= What is expected =
Reproduce, without any changes, the lines below from the one holding "Page size: 1241x1754." through the one holding "Identify the document", inclusive.

= Given entries =
## Start

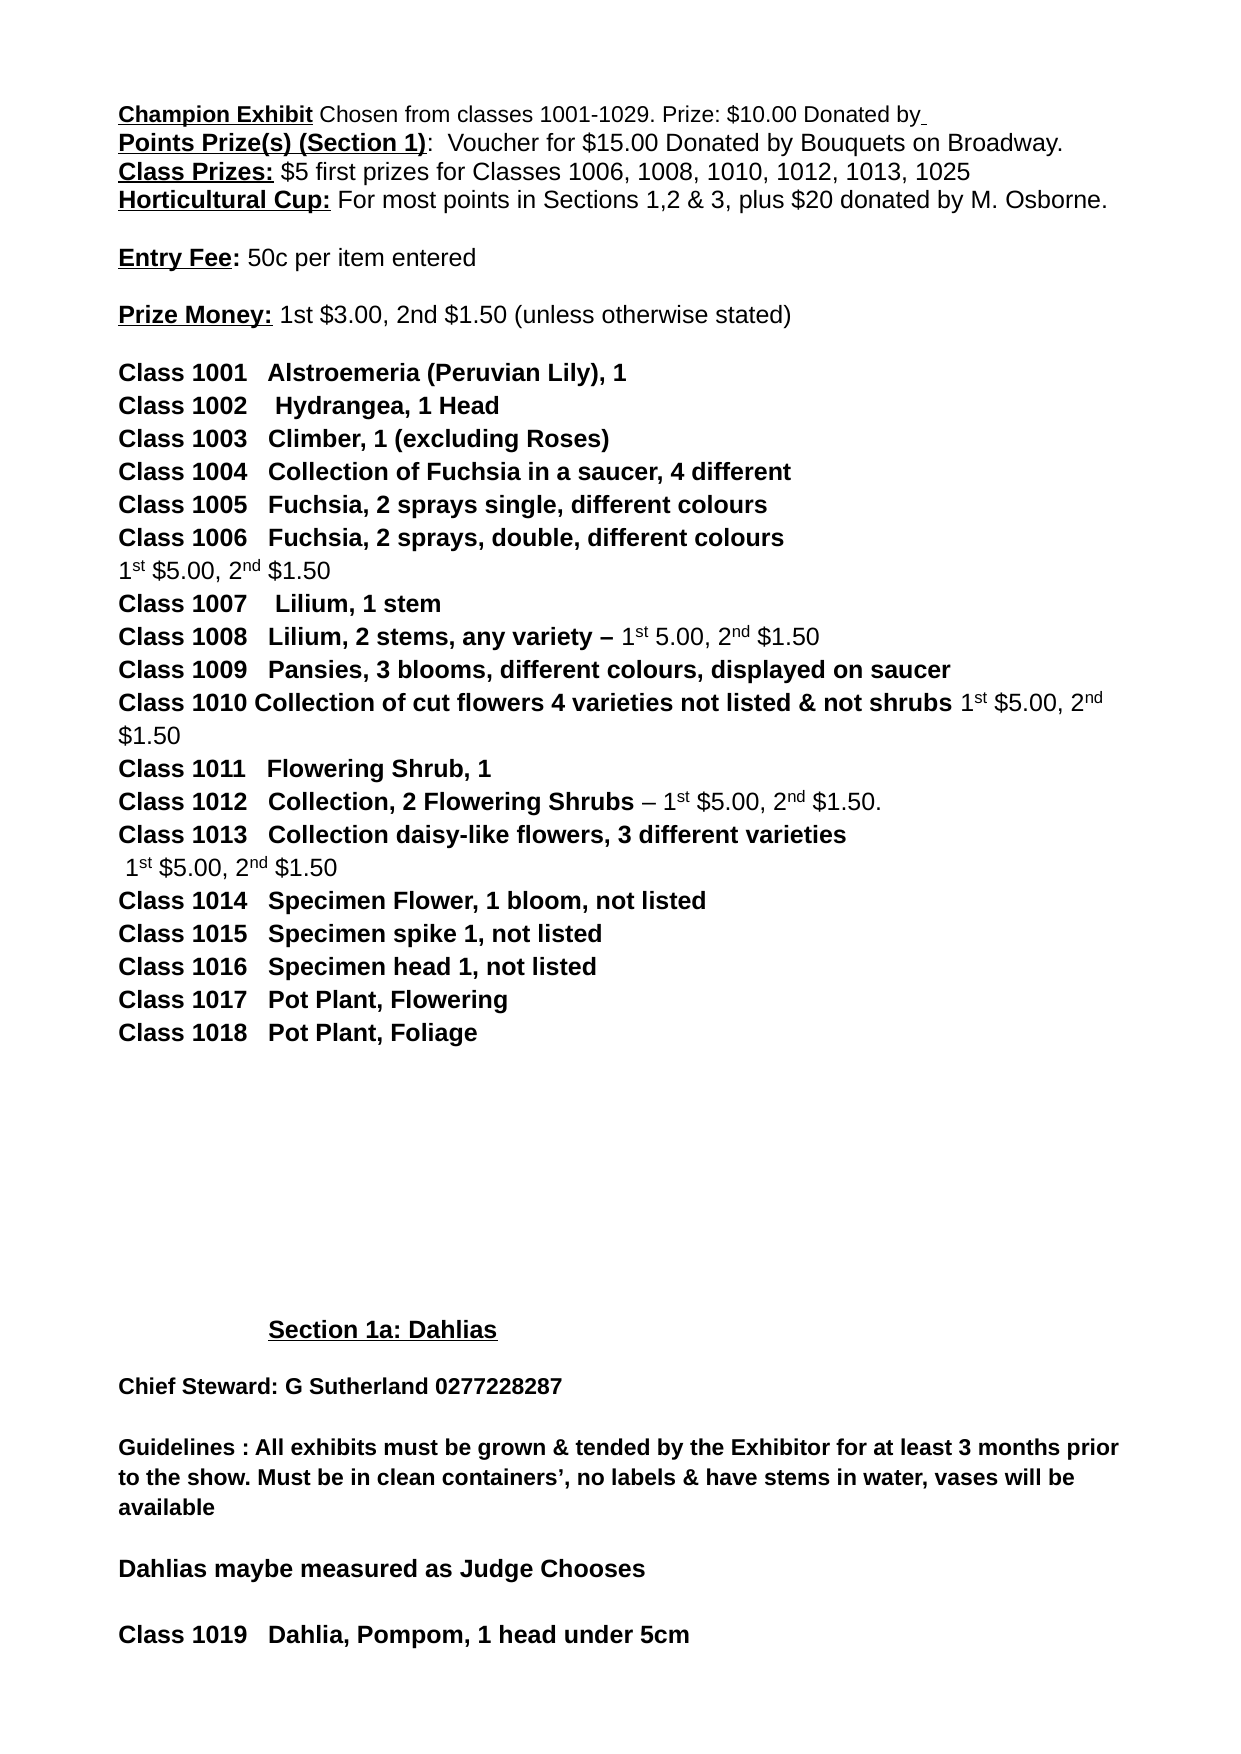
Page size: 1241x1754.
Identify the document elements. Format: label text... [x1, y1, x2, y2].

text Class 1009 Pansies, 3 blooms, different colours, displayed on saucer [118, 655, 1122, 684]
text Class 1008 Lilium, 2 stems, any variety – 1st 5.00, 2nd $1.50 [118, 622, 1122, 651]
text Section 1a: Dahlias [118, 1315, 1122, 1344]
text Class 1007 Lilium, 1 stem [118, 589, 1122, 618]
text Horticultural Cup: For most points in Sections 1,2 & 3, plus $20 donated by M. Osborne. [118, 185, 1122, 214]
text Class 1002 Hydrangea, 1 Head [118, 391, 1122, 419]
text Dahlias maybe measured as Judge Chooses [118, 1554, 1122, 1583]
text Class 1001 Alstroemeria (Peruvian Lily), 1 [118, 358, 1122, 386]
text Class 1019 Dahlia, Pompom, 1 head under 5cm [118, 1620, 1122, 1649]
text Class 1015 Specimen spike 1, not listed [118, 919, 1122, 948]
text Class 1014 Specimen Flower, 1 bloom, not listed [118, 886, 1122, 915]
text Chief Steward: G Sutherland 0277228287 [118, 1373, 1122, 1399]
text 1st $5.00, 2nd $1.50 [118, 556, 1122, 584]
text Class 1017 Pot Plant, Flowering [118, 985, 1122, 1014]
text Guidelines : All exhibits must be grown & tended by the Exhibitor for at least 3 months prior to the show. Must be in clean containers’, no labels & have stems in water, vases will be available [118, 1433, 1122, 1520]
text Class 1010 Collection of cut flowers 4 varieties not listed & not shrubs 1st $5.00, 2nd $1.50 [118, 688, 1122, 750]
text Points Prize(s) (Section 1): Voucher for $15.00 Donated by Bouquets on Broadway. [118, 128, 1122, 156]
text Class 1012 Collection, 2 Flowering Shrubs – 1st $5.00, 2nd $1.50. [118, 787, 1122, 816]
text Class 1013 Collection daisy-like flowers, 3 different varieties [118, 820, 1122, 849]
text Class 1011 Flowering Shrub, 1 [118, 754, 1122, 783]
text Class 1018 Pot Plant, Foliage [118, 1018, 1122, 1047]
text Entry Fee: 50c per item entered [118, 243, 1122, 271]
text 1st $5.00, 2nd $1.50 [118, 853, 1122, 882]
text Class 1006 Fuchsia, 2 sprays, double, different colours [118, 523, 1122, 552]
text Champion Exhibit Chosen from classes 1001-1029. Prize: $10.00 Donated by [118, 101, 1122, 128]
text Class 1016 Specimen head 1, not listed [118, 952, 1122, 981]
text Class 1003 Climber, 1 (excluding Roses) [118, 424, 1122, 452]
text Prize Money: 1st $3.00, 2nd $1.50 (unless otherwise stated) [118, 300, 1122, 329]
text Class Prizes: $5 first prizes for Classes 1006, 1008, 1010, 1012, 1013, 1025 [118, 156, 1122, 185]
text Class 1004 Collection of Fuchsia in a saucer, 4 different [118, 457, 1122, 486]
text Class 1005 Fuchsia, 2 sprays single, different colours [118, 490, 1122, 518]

## End
## Start

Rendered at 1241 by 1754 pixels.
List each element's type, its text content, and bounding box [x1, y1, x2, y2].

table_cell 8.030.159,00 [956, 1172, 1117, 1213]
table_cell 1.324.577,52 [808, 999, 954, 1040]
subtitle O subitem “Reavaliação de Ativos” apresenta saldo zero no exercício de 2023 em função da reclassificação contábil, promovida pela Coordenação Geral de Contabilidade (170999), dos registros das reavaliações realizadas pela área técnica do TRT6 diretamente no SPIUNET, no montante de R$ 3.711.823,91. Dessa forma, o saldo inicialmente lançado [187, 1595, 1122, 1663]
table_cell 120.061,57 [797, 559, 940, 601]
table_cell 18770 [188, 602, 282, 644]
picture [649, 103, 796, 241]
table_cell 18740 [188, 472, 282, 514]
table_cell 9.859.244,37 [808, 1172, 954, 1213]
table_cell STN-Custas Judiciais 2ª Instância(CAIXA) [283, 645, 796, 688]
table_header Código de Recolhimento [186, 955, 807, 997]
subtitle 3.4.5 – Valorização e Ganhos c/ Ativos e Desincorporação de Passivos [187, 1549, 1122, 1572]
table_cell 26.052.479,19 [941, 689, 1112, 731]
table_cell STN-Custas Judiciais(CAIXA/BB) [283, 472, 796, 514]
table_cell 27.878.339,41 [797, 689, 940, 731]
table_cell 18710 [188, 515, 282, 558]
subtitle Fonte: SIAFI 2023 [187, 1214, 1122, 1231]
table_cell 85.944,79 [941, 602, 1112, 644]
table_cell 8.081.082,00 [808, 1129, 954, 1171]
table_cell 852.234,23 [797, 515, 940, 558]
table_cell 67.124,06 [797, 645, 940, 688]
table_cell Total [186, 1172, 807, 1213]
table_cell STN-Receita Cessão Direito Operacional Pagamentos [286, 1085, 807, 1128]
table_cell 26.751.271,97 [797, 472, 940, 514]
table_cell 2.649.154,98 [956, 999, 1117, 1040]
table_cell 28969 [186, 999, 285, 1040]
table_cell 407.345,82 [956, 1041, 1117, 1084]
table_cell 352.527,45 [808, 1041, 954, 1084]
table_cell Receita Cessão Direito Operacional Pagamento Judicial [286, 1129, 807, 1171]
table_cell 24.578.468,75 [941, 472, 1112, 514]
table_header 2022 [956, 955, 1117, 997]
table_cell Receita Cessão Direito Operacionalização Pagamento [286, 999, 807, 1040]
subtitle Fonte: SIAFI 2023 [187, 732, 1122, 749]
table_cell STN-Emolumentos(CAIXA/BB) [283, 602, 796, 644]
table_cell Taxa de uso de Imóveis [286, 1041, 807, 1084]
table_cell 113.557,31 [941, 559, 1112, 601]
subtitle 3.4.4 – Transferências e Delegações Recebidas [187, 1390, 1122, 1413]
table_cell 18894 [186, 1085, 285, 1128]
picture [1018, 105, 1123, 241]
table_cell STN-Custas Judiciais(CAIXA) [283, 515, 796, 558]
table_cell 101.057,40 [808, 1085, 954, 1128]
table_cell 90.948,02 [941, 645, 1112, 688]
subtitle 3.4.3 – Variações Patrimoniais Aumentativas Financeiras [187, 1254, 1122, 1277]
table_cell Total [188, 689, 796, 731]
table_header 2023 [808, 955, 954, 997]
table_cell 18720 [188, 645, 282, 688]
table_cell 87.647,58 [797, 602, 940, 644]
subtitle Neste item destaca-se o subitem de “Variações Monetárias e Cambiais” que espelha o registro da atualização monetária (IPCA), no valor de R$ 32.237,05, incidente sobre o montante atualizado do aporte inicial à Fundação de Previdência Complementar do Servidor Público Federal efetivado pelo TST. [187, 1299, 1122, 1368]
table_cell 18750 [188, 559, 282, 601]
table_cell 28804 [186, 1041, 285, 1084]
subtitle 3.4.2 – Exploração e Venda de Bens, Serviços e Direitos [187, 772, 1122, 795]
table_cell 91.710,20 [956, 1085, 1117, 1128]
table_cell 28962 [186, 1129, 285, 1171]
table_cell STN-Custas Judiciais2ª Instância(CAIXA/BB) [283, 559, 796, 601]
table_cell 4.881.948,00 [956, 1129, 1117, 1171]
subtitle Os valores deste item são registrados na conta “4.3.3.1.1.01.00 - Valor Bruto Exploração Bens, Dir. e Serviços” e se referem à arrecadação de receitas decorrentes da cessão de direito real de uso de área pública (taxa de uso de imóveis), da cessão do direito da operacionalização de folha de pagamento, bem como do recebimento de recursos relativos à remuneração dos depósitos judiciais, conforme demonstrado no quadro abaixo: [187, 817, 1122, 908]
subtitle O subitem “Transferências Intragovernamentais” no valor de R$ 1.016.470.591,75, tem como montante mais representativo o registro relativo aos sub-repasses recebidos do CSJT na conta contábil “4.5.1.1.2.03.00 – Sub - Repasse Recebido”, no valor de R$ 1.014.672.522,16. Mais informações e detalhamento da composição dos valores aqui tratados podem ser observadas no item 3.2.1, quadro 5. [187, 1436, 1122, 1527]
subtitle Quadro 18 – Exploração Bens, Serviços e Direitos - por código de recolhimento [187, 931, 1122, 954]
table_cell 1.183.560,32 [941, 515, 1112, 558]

## End

= Result =
Page size: 1241x1754.
Identify the document elements. Format: label text... [x1, y1, x2, y2].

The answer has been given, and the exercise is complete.